▶ READING TEXT:
The Moorish Wanderer

A Change is Coming Your Way

This is a sponsored post: yesterday, Capdema students and young active Moroccans abroad have organized a Democafé in Paris, Rabat, Ifrane, Lyon, Nice and Montreal on the upcoming general elections scheduled for November 25th. A Great debate, very engaging audience and certainly many new faces all of which only confirm my optimism for what might very well be the second greatest generation in Morocco.

And so the debate on elections goes on, livelier than ever. I would like to coalesce two of my favourite subjects, Politics and Economic Policy, into one blog post, if I may. In my opinion, the next government will have to sort out a swelling Compensation Fund, an unfair taxation system, a galloping bureaucracy, with the implications that unpopular policies will have to be implemented. Incidentally, I have been apprised of another reason with the Democratic/Radical left engaged in boycotting next elections: the idea is, the next government is very likely to collapse before us, partly because the crisis -upcoming or current- will force its disintegration, and force the regime to resort to the last card on the table, a genuine democratic reform. I wish that was possible (but without the crisis bit, obviously) but the thing is, we need a strong, homogeneous government to carry out these policies, because otherwise it is going to be the same set of targets: Belkhayate, Baddou and Abbas El Fassi, for all their perceived weaknesses and corruption, are not really answerable to the people, first off because they need not to account for before parliament, and second because government coalition is too stretched on the ideological spectrum to afford a United We Stand, genuine collective responsibility. Amazing though it may be, El Fassi Government, originally predicted to fall within months or few years, held forth and completed a 4-years tenure with minor adjustments.

The economic policies I was referring to are not those bombastic lines displayed on makassib.ma I am referring to the disturbing Article IV presented before IMF in September, and the willingness displayed by finance minister Mezouar to carry on a 10% budget cut. I am trying to figure out how: if indeed the 10% cuts are aimed at unnecessary expenditures, then all the talks about good government ever since DVD have been idle, and bureaucracy, rather than dying away, is back and well and alive. That’s almost MAD 30Bn off the book

Fan-chart, late 2010. Error in expected inflation "converges" to zero over time.

The 2010 Bank Al Maghrib annual report has been released a week ago: as usual, a great deal of effort has been put in assessing the “Mood of the Nation’s Economy”. Governor Jouahri has been quick to point out that government debt has grown to alarming levels:

Cette évolution s’est traduite, malgré le léger redressement des recettes fiscales, par un creusement du déficit hors privatisation, passé de 2,2% à 4,6% du PIB ainsi que par une rupture de la tendance baissière du ratio de la dette publique directe qui s’est établi à 50,3% au lieu de 47,1% du PIB. […]

L’exercice budgétaire de l’année 2010 a été essentiellement caractérisé par une accélération du rythme de progression des dépenses, accompagnée d’une modification notable de leur structure. En effet, les dépenses de compensation ont plus que doublé d’une année à l’autre, sous l’effet du renchérissement des matières premières, portant à 7% le taux de progression des dépenses ordinaires, contre une baisse de 3,5% en 2009. En revanche, dans un contexte de consolidation de la croissance non agricole, les dépenses d’investissement du Trésor ont marqué une quasi-stabilité après quatre années de hausse rapide.” (pages 5 & 87)

▶ SET OF TASKS:
1 > In the blog post, what date were the upcoming general elections scheduled for?
2 > Reproduce the blog post from "A Change is" up to and including "generation in Morocco.".
3 > Which cities held a Democafé, according to the blog post?
Rely only on the blog post above.

▶ SOURCE MATERIAL:
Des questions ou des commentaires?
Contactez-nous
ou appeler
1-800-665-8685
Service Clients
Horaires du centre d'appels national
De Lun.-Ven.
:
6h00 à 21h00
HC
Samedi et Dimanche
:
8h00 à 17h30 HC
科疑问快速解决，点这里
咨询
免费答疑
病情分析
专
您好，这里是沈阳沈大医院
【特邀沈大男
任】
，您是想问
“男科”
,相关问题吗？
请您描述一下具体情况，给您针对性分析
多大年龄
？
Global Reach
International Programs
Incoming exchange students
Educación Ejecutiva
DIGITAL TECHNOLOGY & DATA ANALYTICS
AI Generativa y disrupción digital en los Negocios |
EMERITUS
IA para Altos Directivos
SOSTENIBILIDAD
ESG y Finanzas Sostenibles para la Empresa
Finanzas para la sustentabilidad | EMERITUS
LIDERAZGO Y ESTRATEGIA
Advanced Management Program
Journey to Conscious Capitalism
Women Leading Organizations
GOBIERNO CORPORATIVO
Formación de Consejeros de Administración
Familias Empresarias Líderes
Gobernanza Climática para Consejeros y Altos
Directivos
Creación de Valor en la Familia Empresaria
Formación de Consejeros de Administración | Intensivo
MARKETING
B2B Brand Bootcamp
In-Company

* * *

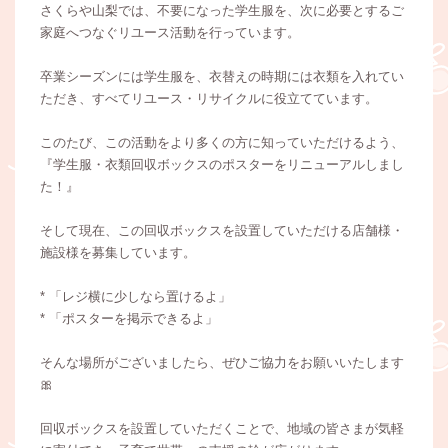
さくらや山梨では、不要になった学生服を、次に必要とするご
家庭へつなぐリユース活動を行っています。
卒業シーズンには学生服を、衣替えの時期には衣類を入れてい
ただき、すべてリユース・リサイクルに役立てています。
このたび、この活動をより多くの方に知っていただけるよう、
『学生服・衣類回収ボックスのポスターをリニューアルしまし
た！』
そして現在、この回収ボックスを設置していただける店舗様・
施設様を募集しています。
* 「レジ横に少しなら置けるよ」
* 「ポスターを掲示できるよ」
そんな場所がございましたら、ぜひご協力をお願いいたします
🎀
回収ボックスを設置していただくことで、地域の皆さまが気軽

▶ SOLUTION SET:
1 > November 25th.

2 >
A Change is Coming Your Way

This is a sponsored post: yesterday, Capdema students and young active Moroccans abroad have organized a Democafé in Paris, Rabat, Ifrane, Lyon, Nice and Montreal on the upcoming general elections scheduled for November 25th. A Great debate, very engaging audience and certainly many new faces all of which only confirm my optimism for what might very well be the second greatest generation in Morocco.

3 > Paris, Rabat, Ifrane, Lyon, Nice, Montreal